Clouds occur in three basic shapes: puffy (cumulus), layered (stratus) and wispy (cirrus). They are also identified by the altitudes at which they form. Clouds below two kilometers (about one mile) are considered low. Those from two to six kilometers (about one to four miles) are considered mid-level, while those above that altitude are considered high. And finally, the prefix “nimbo-“ and postfix “-nimbus” signify clouds from which precipitation is falling.
Different kinds of clouds at different altitudes play different roles in regulating Earth’s temperature. Wispy clouds at high altitudes tend to trap infrared radiation emitted by the sun-warmed Earth, which prevents it from escaping into space and warms the atmosphere. On the other hand, thick, low-lying clouds tend to cool the planet by shading Earth’s surface, reflecting sunlight back into space. Scientists are trying to determine how global warming will affect the balance we’ve been enjoying up to now.
Noctilucent clouds form when ice crystals begin to cling to dust and particles high in the atmosphere, forming electric-blue, rippled clouds that stretch across the sky at sunset. Noctilucent or “night-shining” clouds are a delight for high-latitude sky watchers, and their season is eagerly anticipated around the Arctic Circle.
Covering most of the Earth at any given moment, clouds have a huge—but insufficiently understood—impact on climate.

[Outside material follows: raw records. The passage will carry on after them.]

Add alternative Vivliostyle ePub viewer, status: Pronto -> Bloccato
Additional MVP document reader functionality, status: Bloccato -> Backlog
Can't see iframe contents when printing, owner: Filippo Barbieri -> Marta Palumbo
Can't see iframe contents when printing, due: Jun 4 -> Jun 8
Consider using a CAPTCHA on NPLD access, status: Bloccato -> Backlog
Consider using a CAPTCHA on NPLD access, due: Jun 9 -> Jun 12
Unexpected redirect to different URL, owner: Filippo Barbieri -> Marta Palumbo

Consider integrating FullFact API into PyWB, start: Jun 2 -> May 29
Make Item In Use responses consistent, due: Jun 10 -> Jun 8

Aerosols flying out of a ship’s smokestack can seed condensation of water vapor and create long, bright clouds called “ship tracks.” They’re the nautical equivalent of an airplane’s contrails.
Aerosols can be found in the air over oceans, deserts, mountains, forests, ice, and every ecosystem in between. They can be found drifting in Earth’s atmosphere from the stratosphere to the troposhere to the Earth's surface.
A given volume of pollution-rich cloud tends to have more numerous and smaller droplets than in more pristine clouds. The high number of small droplets provides more surfaces to reflect light, making the cloud appear brighter than a cloud consisting of fewer and larger droplets.